I decided to help. What should a Bon Jovi Tribute Band be called? I have to admit, I’m very fond of those groups that somehow combine the name of the band they’re honouring with something entirely unrelated which then influences their sound. For example, there’s a heavy metal band that does ABBA songs called ‘ABBAtoir’. ‘Dread Zeppelin’ plays Led Zeppelin songs in a reggae style with an Elvis impersonator out front. There’s even a Star Wars band named ‘Aerosith’.
I was struck by the fact that Christmas was coming up. This led me to think that ‘Bon Bon Jovi’ might be a suitable name. Then I wondered whether, perhaps, this might be their last show before one of the members of the group heads overseas on a Contiki Tour. Surely the name ‘Bon Voyage Jovi’ would be ideal. Or perhaps a Bon Jovi Tribute Band consisting solely of members of the Country Women’s Association – Scone Jovi. What about a group fronted by a redheaded clown called Ronald who is closely associated with a popular hamburger franchise – Ron Jovi? The list is, I suspect, endless.
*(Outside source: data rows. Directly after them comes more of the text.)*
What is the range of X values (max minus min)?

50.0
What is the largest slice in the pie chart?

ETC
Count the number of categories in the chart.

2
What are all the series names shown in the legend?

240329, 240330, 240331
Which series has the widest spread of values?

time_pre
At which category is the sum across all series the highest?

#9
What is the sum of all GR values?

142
The tough thing about being in a tribute band is how far to take it. Are you paying tribute to the music or pretending to be the band itself? It’s tricky territory. I once saw an INXS tribute band in Baxter and I’m pretty sure the singer thought he was Michael Hutchence. He wasn’t – something reinforced by the removal of his wig. Then there are the choices you’re forced to make.
If you’re Lindsay from ‘Fleetwood Mac’, which era Lindsay are you? Classic Lindsay from his man-perm / Caucasian-afro pirate shirt wearing mid-seventies genius phase or the later Armani jacket sporting rock elder statesmen with a blow-wave era? Or do you throw caution to the wind and attempt both in a single show by allowing a costume change? These are challenges for any tribute band.
These are problems I’ve never had. I’ve never been a member of a tribute band, as such. I’ve never really wanted to nail my colours quite so decisively to the mast. It takes a lot of commitment to focus on just one act. I’m worried that if I did start a tribute band, the group I chose might be considered too obscure for the general public. I doubt a tribute show based around one of my all-time favourite groups – The Fauves – are going to be invited to play in between dish licker races in Melton, even if one of their best-known songs is entitled ‘Dogs Are the Best People’. People aren’t going to line up to see ‘You Am Not – the You Am I tribute show’ when they can still see the genuine article. That’s as it should be.
I’ve no idea how the Bon Jovi tribute show went. I’ll just say that sometimes the best tribute is in knowing exactly where to draw the line. Now excuse me as I go and form my own tribute band – one that performs angular independent rock as piano-driven power ballads. ‘R.E.M. Speedwagon’ will be appearing at a pokies venue near you before long. Keep your ear out.